Die Forscher verglichen diese Daten mit Messungen der wirtschaftlichen Bedingungen in den 20 großen US-Bundesstaaten, in denen die Mütter lebten. Diese Daten enthalten Einzelheiten zu den monatlichen Arbeitslosenquoten.

Die Ergebnisse der Analyse zeigten, dass die harte Erziehung bei den untersuchten Müttern signifikant mit dem Anstieg der Arbeitslosenquote einer Stadt und dem Rückgang des Verbrauchervertrauens in die Wirtschaft zusammenhing.

Die Autoren der Studie sagen, dass sie davon ausgingen, dass es die "Antizipation von Widrigkeiten" oder die Angst vor Arbeitslosigkeit wegen der schlechten wirtschaftlichen Bedingungen sei, die zu einer harten Erziehung und nicht zu schlechten wirtschaftlichen Bedingungen im Allgemeinen führten.

Dohoon Lee, Assistenzprofessor für Soziologie an der New York University, sagt:

"Es wird allgemein angenommen, dass wirtschaftliche Not in Familien zu Stress führt, was wiederum zu einer Verschlechterung der Elternqualität führt.

Aber diese Ergebnisse zeigen, dass ein wirtschaftlicher Abschwung in der größeren Gemeinschaft die Elternschaft negativ beeinflussen kann - unabhängig von den Bedingungen, mit denen einzelne Familien konfrontiert sind. "

"Angry Mom" ​​-Gen offenbart

Daraus analysierten die Forscher, ob die Antworten durch die genetische Ausstattung der Mütter bestimmt wurden, indem sie das dopaminerge System des Gehirns betrachteten - den Bereich, der dazu beiträgt, emotionale und Verhaltensreaktionen auf die Umgebung zu regulieren.
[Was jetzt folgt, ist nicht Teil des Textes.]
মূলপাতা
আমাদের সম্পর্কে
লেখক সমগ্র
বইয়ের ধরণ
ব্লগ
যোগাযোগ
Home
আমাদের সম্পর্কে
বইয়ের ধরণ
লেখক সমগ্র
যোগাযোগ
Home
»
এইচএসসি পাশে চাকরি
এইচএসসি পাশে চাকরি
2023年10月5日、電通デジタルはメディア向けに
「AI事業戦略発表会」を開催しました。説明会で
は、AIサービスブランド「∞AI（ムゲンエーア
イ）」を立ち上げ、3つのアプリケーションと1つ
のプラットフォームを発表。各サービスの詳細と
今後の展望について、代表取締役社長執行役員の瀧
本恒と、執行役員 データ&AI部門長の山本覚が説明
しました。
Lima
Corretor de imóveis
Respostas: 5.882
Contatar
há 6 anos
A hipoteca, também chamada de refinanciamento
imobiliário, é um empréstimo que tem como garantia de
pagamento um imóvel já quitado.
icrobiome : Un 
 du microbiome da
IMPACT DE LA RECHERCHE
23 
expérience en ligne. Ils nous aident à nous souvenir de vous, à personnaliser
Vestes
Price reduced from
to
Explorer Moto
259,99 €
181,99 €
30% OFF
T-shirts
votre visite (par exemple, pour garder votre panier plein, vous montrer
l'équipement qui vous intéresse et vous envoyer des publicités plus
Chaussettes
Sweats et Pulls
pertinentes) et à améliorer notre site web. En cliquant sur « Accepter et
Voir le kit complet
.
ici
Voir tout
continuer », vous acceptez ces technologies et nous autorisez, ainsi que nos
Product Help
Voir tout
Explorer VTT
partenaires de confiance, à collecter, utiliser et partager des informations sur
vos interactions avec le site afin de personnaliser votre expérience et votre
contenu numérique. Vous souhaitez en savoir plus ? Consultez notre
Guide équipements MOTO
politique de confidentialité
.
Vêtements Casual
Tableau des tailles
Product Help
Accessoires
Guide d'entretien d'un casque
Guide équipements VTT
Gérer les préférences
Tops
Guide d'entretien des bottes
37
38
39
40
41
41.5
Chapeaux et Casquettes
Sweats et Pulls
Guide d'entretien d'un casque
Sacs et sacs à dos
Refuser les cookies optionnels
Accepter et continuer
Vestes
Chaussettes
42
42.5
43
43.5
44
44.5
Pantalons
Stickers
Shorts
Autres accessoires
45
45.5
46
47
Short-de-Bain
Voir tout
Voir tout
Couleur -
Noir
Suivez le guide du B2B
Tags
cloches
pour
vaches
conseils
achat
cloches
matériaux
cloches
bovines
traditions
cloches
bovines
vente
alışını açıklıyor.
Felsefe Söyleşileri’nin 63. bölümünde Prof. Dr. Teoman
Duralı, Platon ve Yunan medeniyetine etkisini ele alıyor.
Sie konzentrierten sich insbesondere auf den DRD2 Taq1A-Einzelnukleotid-Polymorphismus (SNP) - kleine Veränderungen im genetischen Code einer Person an einer bestimmten Stelle des Gehirns. Der DRD2 Taq1A-Genotyp steuert die Synthese von Dopamin, einer Chemikalie, die das Verhalten im Gehirn reguliert.

Die Forscher sagen, dass frühere Studien gezeigt haben, dass Menschen, die ein T-Allel - bekannt als das "sensitive" Gen - für dieses SNP besitzen, eher Aggressionen zeigen als diejenigen ohne das sensitive Gen.

Die Studie zeigte, dass rund 50% der befragten Mütter das T-Allel besaßen.

Die Ergebnisse zeigten, dass Mütter, die im Besitz des T-Allels waren, viel eher in einer erbärmlichen Erziehung unter sich verschlechternden lokalen Wirtschaftsbedingungen und Gebieten mit einem Rückgang des Verbrauchervertrauens verwickelt waren.

"Beweis", dass Gene auf Umgebungen reagieren

Die Forscher sagen jedoch, dass Mütter ohne das T-Allel solche Veränderungen unter sich verschlechternden wirtschaftlichen Bedingungen nicht zeigten.

Als sich die wirtschaftlichen Bedingungen verbesserten, fanden die Forscher außerdem heraus, dass Mütter mit dem T-Allel im Vergleich zu Müttern ohne das T-Allel seltener eine harte Erziehung zeigten.

Die Forscher sagen, dass dieser Befund von Bedeutung ist, da er zeigt, dass die Wirkung von Genen auf das Verhalten von Menschen von der Qualität ihrer Umwelt abhängen kann.

Irwin Garfinkel, Co-Autor der Studie und Professor für zeitgenössische städtische Probleme an der Columbia University School of Social Work, sagt:

"Dieses Ergebnis liefert einen weiteren Beweis für die Orchideen-Löwenzahn-Hypothese, dass Menschen mit empfindlichen Genen, wie Orchideen, in armen Umgebungen welken oder sterben, aber in reicher Umgebung gedeihen, während Löwenzähne in armen und reichen Umgebungen überleben."